Argentina’s Rough Repeat Reentry Paths

Argentine stocks and bonds tried to recoup big losses at mid-year after turning again to the IMF for a 3-year $50 billion standby program, and gaining readmission to the MSCI core index starting next May following capital market modernization steps. Massive portfolio outflows began in April to shake the peso, and the central bank proved unable through intervention and interest rate hikes to halt double-digit decline against the dollar and its head resigned with Fund recourse. Local and foreign investor lack of monetary policy confidence was apparent for months after inflation persisted at above target 25% and a neutral to easing stance was pursued nonetheless. Fiscal credibility was also in question with likely overshoot of the 3% of GDP deficit goal on spending plans ahead of 2019 elections, with President Macri widely expected to eye a second term. With access to multilateral credit lines, including from the World Bank and Inter-American Development Bank, he can meet the $20 billion external financing hump over the next year and a half, but near-term growth is set at less than 1% under ambitious budget and exchange rate blueprints. They envision a primary surplus and subsidy and provincial transfer cuts, and regular $5 billion incremental boosts to $25 billion in net reserves while steering inflation toward 20%. Central bank autonomy will be reinforced under new legislation, and the Treasury will conduct continuous currency auctions as domestic bond LEBAC stock is reduced. The policy rate will rise to 40% by year end for peso stability and then can relax for slight depreciation against the dollar, assuming pass-through inflation is on track toward moderation and fourth quarter union wage settlements do not upset the mix. Austerity will combine with agricultural drought for technical recession, and Brazil’s outlook as a leading export destination has soured at the same time, with the pre-election 2018 growth forecast recently halved to 1%. A baseline scenario projects no commercial borrowing except through public-private infrastructure projects, as buybacks retire more expensive debt. The current account gap will remain high over the medium term, but level off at 4% of GDP with import compression, according to initial calculations.

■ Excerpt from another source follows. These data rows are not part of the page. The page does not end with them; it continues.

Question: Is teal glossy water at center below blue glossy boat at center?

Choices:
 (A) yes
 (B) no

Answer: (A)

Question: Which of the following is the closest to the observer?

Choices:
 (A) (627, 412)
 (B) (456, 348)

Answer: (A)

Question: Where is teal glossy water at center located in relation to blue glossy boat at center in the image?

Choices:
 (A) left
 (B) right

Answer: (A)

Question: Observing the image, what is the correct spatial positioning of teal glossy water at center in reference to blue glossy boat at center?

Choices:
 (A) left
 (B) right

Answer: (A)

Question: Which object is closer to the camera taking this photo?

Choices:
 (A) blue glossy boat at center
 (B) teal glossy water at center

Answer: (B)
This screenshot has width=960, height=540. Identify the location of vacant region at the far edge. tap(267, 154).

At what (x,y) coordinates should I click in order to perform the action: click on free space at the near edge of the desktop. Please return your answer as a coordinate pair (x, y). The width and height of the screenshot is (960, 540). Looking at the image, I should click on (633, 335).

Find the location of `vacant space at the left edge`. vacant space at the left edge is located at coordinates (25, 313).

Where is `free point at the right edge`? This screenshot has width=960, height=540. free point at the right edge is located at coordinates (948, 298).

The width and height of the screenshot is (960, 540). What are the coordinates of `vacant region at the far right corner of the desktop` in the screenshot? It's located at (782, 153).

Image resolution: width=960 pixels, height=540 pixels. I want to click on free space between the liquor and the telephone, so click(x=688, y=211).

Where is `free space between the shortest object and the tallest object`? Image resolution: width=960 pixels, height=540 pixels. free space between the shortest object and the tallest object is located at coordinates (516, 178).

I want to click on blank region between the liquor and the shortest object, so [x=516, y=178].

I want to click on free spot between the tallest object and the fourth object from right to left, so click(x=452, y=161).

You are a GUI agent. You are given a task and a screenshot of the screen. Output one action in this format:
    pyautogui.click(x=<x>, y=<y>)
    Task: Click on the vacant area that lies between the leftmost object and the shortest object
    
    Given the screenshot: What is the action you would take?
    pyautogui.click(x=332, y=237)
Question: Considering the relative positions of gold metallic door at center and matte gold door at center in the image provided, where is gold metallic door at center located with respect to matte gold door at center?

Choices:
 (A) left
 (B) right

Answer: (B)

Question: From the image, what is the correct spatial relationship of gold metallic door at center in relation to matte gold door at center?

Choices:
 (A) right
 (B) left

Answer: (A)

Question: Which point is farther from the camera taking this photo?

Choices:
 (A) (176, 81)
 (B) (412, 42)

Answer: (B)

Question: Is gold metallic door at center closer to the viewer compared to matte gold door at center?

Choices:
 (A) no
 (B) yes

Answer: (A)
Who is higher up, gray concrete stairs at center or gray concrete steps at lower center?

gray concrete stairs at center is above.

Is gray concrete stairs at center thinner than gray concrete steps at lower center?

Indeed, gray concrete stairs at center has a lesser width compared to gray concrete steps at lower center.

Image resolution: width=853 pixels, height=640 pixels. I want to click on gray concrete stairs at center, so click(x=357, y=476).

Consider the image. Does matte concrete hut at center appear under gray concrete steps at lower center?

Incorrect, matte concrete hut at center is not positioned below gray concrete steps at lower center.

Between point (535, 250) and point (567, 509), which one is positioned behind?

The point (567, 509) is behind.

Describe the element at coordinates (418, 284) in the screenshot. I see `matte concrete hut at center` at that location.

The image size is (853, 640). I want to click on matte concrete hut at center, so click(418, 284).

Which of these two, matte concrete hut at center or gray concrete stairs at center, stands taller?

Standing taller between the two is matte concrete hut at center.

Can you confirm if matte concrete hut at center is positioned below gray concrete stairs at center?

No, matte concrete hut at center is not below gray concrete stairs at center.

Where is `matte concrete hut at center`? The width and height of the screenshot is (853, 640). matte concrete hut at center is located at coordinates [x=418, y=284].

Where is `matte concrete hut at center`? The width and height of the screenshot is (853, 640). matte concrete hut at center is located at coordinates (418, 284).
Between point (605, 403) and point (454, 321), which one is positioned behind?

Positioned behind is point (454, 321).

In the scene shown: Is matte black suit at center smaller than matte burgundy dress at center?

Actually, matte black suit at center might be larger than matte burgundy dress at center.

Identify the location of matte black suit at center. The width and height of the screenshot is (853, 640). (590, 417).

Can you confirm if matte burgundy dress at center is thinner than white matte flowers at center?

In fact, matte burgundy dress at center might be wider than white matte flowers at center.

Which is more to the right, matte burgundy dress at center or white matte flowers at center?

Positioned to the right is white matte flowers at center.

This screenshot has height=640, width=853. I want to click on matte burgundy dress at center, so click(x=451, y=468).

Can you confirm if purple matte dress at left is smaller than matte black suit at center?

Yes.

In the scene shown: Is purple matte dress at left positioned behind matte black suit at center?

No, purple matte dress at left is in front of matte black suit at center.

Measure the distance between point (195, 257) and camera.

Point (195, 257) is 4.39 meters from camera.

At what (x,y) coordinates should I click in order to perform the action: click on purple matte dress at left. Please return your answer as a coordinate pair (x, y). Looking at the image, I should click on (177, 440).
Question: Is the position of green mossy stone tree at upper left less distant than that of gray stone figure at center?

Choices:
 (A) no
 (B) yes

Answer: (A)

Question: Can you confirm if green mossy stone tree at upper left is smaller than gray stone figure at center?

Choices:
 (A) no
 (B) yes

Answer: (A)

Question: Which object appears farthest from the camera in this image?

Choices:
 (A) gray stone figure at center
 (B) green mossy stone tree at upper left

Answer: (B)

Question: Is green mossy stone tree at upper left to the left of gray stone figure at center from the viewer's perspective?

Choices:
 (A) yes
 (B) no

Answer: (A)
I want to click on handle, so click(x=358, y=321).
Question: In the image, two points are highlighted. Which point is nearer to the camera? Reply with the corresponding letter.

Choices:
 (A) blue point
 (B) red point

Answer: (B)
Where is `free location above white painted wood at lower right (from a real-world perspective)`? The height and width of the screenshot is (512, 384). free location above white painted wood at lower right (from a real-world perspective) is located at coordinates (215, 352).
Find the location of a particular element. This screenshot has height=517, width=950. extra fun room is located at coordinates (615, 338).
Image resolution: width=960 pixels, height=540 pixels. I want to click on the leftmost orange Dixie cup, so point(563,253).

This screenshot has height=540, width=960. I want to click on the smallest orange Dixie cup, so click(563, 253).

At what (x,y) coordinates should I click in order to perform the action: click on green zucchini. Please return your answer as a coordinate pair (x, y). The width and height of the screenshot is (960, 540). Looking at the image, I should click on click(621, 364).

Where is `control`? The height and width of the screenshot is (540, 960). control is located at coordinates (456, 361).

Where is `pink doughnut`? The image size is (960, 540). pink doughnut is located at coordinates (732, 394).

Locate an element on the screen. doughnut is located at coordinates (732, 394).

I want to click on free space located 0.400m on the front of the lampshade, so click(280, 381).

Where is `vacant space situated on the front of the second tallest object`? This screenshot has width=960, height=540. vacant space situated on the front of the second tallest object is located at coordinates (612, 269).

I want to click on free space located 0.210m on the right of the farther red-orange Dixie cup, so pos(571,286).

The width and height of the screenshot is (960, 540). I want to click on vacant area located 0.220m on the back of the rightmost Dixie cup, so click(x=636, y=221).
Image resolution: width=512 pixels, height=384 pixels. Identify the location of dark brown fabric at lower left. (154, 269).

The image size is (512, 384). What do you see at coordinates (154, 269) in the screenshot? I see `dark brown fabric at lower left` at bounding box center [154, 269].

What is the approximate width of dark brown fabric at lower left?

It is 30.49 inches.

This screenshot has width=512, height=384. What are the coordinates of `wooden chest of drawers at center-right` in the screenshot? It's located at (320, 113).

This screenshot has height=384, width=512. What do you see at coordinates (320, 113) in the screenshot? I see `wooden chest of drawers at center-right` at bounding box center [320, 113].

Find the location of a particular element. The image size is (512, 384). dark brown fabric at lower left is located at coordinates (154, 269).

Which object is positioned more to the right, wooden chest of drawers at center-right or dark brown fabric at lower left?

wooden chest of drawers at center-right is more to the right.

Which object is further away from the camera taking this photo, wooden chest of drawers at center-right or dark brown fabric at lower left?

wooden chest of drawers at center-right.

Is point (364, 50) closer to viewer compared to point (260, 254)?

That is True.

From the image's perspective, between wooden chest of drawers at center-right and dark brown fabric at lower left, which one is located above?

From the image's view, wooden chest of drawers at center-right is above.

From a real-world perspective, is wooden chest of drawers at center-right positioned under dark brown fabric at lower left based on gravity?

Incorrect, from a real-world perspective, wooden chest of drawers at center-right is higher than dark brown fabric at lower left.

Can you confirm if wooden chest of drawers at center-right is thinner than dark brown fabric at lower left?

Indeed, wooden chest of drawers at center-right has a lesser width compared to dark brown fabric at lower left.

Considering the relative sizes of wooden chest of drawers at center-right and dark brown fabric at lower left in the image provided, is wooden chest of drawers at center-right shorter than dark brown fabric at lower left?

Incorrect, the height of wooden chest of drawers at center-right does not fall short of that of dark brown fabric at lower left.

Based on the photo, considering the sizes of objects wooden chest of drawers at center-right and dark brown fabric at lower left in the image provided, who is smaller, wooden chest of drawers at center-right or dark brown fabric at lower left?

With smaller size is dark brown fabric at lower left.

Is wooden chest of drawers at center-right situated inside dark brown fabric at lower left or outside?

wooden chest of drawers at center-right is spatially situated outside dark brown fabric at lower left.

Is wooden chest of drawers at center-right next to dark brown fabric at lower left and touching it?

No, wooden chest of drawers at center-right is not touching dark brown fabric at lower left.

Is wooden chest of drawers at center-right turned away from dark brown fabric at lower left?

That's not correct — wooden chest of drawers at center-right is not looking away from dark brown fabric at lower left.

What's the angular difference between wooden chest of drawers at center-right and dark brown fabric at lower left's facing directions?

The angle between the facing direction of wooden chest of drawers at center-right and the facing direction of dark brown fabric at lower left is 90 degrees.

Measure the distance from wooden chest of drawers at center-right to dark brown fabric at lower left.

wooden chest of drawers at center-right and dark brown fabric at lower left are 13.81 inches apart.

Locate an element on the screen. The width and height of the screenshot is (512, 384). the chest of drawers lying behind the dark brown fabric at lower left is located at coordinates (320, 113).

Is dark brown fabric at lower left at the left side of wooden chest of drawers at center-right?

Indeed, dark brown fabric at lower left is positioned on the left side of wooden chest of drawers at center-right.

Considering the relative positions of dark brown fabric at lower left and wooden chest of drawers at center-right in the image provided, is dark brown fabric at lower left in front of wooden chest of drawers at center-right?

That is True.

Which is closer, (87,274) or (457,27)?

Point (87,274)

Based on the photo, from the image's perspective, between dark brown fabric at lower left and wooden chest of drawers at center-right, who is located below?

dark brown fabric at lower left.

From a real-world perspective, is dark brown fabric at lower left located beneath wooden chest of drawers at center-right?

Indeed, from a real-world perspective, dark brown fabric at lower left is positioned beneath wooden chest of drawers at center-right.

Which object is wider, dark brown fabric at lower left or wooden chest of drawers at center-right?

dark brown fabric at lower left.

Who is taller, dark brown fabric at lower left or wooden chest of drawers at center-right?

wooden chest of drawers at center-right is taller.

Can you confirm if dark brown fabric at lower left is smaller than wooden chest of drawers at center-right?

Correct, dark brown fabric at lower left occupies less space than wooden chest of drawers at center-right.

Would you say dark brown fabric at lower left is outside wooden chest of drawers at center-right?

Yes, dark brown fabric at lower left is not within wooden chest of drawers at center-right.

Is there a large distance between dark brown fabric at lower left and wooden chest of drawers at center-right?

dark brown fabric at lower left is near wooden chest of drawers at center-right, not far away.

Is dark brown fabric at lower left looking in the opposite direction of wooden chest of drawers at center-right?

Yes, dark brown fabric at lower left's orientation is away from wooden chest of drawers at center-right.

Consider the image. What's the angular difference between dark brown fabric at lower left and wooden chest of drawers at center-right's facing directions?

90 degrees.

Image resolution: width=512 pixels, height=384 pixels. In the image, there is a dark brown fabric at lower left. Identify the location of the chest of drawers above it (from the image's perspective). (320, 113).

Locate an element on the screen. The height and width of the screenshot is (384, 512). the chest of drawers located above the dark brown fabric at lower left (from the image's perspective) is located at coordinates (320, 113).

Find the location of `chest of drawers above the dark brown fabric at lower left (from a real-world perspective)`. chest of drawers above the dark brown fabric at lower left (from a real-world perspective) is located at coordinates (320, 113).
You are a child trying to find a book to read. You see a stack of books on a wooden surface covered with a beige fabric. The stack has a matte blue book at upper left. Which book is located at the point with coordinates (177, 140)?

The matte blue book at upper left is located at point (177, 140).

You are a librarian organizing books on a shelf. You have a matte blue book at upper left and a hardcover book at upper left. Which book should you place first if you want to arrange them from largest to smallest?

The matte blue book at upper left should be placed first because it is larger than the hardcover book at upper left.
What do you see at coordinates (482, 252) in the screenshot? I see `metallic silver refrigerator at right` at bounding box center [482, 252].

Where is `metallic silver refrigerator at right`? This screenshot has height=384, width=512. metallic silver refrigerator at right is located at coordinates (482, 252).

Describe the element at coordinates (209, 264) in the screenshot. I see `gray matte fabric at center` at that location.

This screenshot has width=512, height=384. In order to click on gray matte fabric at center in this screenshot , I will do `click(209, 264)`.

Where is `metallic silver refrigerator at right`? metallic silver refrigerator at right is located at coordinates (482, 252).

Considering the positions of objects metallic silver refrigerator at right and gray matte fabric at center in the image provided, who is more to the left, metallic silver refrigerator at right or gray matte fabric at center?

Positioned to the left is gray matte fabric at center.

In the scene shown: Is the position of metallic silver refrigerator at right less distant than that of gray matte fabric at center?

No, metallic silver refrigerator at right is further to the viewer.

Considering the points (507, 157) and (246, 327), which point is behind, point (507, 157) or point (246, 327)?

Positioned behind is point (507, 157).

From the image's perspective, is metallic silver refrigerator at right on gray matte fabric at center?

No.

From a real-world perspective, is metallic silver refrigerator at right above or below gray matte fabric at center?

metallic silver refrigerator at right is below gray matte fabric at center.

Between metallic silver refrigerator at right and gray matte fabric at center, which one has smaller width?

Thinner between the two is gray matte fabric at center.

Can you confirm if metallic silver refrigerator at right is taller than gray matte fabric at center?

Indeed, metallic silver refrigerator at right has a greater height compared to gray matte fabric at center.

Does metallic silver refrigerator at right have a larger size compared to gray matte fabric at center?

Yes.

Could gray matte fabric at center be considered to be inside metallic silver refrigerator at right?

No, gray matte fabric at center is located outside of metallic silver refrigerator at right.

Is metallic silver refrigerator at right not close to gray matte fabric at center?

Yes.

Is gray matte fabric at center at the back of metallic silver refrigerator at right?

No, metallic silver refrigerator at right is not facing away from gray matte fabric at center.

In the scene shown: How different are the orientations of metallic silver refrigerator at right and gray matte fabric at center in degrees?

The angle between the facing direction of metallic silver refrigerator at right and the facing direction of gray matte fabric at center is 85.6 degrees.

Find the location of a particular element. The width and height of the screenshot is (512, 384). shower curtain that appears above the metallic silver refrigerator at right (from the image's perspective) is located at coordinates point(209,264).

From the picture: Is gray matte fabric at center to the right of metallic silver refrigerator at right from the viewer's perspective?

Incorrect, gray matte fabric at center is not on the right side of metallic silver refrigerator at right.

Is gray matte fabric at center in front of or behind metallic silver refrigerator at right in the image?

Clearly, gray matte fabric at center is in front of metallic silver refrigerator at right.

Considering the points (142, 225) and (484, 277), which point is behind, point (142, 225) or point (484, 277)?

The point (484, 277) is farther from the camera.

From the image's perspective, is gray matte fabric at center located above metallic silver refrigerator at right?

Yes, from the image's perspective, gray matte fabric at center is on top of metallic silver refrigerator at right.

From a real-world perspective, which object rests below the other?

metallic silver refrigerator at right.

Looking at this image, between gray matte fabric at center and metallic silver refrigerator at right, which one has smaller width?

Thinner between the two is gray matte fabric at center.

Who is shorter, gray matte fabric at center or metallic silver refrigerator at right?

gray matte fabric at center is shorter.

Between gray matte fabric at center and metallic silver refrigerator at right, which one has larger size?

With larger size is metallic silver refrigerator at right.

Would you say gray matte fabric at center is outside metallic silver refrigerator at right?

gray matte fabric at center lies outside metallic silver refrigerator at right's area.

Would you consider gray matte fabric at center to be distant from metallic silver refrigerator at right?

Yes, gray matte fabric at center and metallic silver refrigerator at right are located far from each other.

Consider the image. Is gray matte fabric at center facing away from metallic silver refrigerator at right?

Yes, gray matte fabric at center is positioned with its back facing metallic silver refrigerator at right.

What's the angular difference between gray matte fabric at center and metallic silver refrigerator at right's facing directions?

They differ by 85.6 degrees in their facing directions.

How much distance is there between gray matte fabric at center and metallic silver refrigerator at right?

Brazil as well fell from grace as stocks went negative through May, as the central bank defended the real through swaps after a long respite and the benchmark rate cutting cycle bottomed. A national truckers strike over increased fuel costs tested investor patience over smooth inflation and political transitions. A large fiscal adjustment is need to restore the primary surplus and social security solvency and cap ballooning public debt, and Lula whose administration bequeathed the mess, remains the presidential favorite while in prison on a corruption conviction. Right winger Bolsanoro and leftist Silva are next, each with 15% in opinion surveys, but “none of the above” respondents are an unprecedented chunk. The candidates attack establishment taint and pledge wholesale reform but have been careful not to propose draconian spending curbs and state enterprise privatization to appeal to swing and young voters. In the balance of payments FDI at 3% of GDP has more than covered the current account hole, but a market-unfriendly election result could interrupt the inflow and unleash corporate remittances to tarnish that silver lining.